Reading passage:
_ _ _ _

When Khoury's tenure in office (1943-52), an otherwise stable and successful term, started to show growing signs of corruption and nepotism, it ended with the so-called "Rosewater Revolution." A coalition of sectarian leaders and a national strike mobilized by a "Committee of National Liberation" compelled him to step down.
This is, incidentally, a far cry from the mindless and stubborn insistence of the current incumbent to stay in office despite the grievous charges leveled against him; both the illegitimate extension of his term and the possible involvement of four of his closest security officers in Hariri's assassination. Khoury's blemished record seems benign and spotless in comparison. Yet, he had the presence of mind to retire with dignity.
Indeed, a score of recent reassessments of his term has reconfirmed its overall auspicious heritage; particularly with regard to the impact of its open and de-regulated economy on nation-building and political stability.

_ _ _ _

Source information:
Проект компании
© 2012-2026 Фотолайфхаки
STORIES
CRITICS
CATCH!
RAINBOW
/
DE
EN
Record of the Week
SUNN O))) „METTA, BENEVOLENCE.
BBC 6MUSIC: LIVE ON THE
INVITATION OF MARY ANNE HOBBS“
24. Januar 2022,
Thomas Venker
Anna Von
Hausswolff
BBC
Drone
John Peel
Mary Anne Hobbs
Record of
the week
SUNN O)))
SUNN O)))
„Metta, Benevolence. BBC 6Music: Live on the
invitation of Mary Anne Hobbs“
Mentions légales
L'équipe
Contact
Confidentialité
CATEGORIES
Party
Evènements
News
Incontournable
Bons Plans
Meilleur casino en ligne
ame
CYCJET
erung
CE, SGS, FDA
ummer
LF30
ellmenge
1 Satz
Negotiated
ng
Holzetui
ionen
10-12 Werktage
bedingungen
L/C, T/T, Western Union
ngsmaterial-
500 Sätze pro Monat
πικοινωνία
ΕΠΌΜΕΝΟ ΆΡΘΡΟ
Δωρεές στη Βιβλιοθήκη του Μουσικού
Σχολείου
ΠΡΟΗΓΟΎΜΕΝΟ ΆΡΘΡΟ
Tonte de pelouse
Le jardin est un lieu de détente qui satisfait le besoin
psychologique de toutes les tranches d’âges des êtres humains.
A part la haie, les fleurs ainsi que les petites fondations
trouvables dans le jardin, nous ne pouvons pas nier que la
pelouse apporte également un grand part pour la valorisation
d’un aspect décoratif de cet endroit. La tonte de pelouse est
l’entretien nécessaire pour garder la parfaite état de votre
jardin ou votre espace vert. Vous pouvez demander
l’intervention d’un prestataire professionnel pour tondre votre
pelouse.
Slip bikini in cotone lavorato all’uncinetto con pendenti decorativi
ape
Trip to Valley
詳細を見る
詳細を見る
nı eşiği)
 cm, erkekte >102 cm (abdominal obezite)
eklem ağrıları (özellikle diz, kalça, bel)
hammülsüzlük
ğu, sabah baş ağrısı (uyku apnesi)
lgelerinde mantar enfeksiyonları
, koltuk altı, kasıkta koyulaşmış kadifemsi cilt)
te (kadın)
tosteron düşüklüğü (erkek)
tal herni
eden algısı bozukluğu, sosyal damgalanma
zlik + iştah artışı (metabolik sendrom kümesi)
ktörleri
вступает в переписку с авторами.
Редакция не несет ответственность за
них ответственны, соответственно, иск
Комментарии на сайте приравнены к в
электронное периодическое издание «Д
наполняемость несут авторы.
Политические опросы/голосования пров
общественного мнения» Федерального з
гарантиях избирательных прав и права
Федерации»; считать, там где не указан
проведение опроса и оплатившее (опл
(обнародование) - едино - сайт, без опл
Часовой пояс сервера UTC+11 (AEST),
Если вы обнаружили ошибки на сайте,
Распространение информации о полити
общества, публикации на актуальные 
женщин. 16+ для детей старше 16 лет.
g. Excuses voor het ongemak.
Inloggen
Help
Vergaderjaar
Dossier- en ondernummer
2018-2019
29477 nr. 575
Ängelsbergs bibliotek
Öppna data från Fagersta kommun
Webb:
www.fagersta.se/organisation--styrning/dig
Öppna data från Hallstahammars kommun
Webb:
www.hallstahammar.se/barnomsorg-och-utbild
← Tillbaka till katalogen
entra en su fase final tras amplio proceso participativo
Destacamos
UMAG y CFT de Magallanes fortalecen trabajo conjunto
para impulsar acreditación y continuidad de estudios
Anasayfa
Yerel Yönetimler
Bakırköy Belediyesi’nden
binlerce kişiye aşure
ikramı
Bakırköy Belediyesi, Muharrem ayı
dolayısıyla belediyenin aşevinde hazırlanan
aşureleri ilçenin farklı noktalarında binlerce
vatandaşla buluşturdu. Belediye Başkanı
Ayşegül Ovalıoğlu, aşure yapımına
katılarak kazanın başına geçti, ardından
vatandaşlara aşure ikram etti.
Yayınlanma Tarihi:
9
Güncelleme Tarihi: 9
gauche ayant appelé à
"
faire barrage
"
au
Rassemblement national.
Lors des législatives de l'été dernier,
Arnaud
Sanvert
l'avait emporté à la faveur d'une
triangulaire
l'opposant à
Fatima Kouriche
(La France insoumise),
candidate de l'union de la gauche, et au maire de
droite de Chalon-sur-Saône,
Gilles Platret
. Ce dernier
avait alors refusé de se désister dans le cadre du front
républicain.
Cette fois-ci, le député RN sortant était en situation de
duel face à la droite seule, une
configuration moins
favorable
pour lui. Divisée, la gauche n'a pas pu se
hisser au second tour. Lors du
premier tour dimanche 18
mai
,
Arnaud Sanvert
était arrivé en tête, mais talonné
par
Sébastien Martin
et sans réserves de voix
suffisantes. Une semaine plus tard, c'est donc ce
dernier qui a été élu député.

_ _ _ _

Job item:
Translate into French the following sentence from the passage on Khoury's tenure in office: "Khoury's blemished record seems benign and spotless in comparison."

Task output:
En comparaison, le bilan entaché de Khoury paraît bénin et irréprochable.